Through a series of pivotal studies and contributions to the Dublin Declaration, Professor MacDonald and the SREU influenced policy in Asian and Central European prisons to introduce harm reduction programmes, where they were significantly lacking. This shift was essential in providing quality of care parity between prisons and the wider community, preventing infection and the spread of sexually transmitted diseases in prison communities.
Research background - prisons ill-equipped to prevent the spread of drug related illnesses
Through a series of studies evaluating drug services and strategies in Europe and beyond, the team found that harm reduction measures in many Asian and Central European prisons were failing compared to those provided elsewhere and outside of prisons.
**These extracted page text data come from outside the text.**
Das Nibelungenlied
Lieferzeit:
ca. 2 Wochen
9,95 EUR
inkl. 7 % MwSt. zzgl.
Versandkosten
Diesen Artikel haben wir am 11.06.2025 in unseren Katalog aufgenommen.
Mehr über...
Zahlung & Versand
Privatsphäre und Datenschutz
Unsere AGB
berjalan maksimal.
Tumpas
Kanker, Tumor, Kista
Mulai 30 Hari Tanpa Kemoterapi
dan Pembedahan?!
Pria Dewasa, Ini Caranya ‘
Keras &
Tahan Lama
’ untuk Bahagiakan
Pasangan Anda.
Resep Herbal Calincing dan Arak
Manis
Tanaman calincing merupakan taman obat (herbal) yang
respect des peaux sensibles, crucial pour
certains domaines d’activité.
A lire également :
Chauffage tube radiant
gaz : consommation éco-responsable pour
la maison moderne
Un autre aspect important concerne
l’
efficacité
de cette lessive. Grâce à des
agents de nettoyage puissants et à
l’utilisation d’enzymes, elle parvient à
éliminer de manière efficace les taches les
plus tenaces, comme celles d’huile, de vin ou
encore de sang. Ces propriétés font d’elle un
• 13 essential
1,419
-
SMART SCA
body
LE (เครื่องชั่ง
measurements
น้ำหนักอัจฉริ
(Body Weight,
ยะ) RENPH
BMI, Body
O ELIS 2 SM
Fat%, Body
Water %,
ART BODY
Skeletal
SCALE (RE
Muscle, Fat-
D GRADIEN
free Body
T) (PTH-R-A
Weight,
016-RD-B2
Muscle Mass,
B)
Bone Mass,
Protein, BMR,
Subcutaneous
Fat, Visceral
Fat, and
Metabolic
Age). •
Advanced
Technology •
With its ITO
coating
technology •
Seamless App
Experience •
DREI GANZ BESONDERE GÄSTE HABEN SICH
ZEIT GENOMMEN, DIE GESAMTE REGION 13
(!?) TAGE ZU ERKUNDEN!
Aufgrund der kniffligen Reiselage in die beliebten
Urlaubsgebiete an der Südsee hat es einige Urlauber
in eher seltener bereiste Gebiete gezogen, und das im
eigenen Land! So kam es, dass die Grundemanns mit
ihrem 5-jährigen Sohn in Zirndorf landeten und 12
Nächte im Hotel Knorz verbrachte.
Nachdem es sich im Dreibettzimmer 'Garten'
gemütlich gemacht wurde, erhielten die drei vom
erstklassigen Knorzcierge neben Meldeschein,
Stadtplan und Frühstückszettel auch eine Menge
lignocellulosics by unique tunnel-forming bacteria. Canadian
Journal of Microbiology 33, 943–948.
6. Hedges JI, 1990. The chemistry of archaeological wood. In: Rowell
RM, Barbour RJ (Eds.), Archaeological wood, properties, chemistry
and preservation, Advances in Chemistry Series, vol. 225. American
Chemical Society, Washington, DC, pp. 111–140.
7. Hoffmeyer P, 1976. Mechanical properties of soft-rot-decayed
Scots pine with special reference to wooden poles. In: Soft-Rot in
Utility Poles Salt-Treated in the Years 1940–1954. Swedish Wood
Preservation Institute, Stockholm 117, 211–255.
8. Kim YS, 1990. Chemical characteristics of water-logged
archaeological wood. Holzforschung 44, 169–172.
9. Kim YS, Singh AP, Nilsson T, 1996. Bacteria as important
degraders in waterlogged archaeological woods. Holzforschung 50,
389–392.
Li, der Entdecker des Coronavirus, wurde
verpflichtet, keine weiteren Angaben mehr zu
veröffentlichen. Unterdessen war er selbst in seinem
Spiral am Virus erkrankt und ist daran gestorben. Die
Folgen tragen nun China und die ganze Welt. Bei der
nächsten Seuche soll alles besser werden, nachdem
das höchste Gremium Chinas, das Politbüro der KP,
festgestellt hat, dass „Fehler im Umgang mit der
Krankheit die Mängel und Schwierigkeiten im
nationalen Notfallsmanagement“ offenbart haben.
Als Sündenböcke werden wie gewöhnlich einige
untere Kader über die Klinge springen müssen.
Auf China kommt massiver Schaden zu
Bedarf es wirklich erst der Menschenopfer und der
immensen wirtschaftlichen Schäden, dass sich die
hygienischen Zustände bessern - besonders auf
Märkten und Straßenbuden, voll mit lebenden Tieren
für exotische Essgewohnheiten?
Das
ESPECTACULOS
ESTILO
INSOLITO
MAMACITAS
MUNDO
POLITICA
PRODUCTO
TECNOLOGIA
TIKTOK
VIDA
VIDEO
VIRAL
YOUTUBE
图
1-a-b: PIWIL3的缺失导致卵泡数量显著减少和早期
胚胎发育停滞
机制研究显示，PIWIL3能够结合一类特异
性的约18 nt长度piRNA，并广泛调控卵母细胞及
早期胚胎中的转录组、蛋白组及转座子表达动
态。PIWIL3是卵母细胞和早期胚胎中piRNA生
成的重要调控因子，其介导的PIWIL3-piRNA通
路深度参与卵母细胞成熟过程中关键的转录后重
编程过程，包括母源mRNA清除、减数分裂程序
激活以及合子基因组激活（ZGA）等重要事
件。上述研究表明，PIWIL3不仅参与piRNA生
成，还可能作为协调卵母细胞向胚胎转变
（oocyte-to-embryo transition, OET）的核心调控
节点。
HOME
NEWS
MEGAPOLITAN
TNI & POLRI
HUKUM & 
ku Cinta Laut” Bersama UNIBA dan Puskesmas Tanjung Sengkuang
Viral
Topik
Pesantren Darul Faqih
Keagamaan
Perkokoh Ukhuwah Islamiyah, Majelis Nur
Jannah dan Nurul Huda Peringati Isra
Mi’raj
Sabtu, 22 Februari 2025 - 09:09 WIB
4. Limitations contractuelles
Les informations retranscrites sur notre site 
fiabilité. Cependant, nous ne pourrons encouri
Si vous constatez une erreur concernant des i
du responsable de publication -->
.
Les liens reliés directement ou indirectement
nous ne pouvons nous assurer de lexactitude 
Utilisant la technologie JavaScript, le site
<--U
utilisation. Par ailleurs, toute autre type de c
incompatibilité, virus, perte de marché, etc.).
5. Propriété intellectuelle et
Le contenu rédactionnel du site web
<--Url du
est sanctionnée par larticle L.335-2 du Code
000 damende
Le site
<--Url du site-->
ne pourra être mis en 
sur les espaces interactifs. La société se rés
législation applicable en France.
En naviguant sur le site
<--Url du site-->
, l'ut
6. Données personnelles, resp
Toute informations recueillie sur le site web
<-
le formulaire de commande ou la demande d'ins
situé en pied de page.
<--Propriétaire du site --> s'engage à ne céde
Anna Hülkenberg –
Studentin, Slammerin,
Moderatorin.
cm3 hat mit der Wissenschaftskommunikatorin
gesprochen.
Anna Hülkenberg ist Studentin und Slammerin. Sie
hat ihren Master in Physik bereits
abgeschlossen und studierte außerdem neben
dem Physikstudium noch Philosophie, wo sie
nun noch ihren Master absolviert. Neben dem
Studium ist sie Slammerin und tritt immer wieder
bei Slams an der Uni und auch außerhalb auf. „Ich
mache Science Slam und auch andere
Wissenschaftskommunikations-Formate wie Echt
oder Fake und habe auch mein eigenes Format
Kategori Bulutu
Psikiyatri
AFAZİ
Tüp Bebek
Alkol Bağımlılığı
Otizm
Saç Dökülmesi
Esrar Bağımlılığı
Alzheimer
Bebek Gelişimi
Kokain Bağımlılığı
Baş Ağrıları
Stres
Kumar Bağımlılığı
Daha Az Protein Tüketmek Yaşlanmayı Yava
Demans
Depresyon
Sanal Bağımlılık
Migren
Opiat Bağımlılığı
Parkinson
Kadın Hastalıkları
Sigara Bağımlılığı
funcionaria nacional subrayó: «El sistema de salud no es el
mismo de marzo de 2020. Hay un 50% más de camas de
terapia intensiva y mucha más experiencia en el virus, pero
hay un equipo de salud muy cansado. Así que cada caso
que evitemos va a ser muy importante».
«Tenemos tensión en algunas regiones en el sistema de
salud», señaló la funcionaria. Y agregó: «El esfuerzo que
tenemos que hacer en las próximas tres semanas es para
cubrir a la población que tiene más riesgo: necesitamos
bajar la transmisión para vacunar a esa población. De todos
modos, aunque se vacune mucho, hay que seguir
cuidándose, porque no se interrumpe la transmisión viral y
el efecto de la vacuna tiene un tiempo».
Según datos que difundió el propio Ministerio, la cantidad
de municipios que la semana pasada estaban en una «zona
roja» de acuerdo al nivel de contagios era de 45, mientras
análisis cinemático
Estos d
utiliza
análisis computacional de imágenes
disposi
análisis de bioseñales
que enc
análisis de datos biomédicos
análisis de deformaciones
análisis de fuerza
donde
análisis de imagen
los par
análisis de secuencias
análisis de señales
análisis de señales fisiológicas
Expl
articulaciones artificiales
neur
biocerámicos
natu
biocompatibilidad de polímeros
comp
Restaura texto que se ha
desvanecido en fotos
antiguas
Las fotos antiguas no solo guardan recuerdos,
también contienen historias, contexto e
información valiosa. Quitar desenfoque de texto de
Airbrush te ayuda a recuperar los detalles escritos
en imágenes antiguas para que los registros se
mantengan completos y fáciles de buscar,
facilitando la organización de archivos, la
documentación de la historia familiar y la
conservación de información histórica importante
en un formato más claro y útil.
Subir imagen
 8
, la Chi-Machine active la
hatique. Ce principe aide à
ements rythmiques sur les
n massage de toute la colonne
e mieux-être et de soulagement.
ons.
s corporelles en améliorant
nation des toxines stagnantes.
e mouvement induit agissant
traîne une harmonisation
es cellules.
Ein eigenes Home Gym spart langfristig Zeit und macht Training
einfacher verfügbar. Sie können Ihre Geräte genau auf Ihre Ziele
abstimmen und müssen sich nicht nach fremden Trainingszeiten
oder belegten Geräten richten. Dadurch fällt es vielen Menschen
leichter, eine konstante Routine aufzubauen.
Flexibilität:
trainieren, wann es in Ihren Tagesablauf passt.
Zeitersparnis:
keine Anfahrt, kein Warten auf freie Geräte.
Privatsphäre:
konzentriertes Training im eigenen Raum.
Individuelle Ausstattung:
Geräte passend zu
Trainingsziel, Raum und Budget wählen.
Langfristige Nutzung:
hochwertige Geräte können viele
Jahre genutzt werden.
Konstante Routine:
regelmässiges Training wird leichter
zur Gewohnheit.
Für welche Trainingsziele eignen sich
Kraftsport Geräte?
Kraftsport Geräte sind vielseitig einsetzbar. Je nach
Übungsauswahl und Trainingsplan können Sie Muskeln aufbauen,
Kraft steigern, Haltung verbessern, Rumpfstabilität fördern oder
Prisoners were not being granted quality of care due to the lack of availability of items such as clean syringes, which contrasts the services available in the wider community.
The findings for these reports formed some of the key influences of SREU’s work with the Dublin Declaration (2004). MacDonald co-authored the Dublin Declaration on HIV/AIDS in Prisons in Europe and Central Asia, which has been described as “a key document that stresses the need for a consistent strategy on HIV and AIDS in prisons” and “clearly sets out a public health and human rights approach to HIV in prisons” (MacDonald 2011, 111).
As a result of the Dublin Declaration and subsequent harm reduction training provided by the SREU to criminal justice professionals, the research team has shaped international policy and debate around drug use in prisons. The team remain at the forefront of these subjects as the editors of the journal International Journal of Prisoner Health.
Outcomes and impact - Quality of care for prisoners
Due to the SREU’s work with the Dublin Declaration, “in many countries, the HIV rate among drug-using prisoners is low compared to 20 years ago” (Stöver & Hariga 2016, 109).
The team’s contributions to the Declaration has enabled the uptake of harm reduction strategies across Europe and Central Asia and their recommendations are now being used in guidance by the European Monitoring Centre for Drugs and Drug Addiction.
The impact of this work can be seen in the uptake of Opioid substitution therapy in Greece, Cyprus and Lithuania – with all of their prisons implementing the strategy in 2018, as well as other key developments.
The Unit also did significant work to provide prison management with the tools and training to introduce harm reduction methods. Specifically in Varna Prison, Bulgaria, their work was directly tied to beneficial outcomes for prisoners. The prison director, Senior Commissioner Yordan Yordanov noted that the training increased the “awareness of prison staff about the harm reduction approach” and “increased tolerance and understanding of the staff towards prisoners with problematic use of psychoactive substances”.